Sudikah engkau membaca syair yang hamba tulis?
Syair yang ditulis menggunakan darah yang engkau keluarkan dari hati yang penuh amarah,
Sebab hati kecewa melihat kenyataan bahwa engkau tak lagi mencinta,
Sudikah engkau membaca syair yang hamba tulis?
Dengan pena darah, hati ini menuang keluh kesah,
Dari dalam rongga dada, amarah bergema merajai,
Hingga menulis cerita, kepedihan tak tertahankan.
Sebab hati ini terperangkap dalam kecewa,
Melihat kenyataan yang menusuk jiwa,
Engkau tak lagi mencinta, seperti reruntuhan cinta yang hancur.
Namun, biarkanlah puisi ini menjadi teman,
Mengajakmu berjalan di koridor kenangan,
Bersama bayangan-bayangan masa lalu yang terluka.

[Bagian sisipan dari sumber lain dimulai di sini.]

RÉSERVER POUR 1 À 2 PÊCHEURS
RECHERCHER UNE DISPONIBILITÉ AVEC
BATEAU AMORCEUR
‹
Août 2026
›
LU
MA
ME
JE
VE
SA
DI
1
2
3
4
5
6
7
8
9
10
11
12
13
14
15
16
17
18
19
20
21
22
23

Apakah kau sudi melangkah dalam kata-kata,
Menggenggam erat arti setiap bait,
Ataukah engkau bersembunyi di balik duka?
Meski hati ini pilu, puisi tetap mengalir,
Dalam riak-riak kata, mencari makna cinta yang hilang,
Sungguh, hanya engkau yang mampu membaca.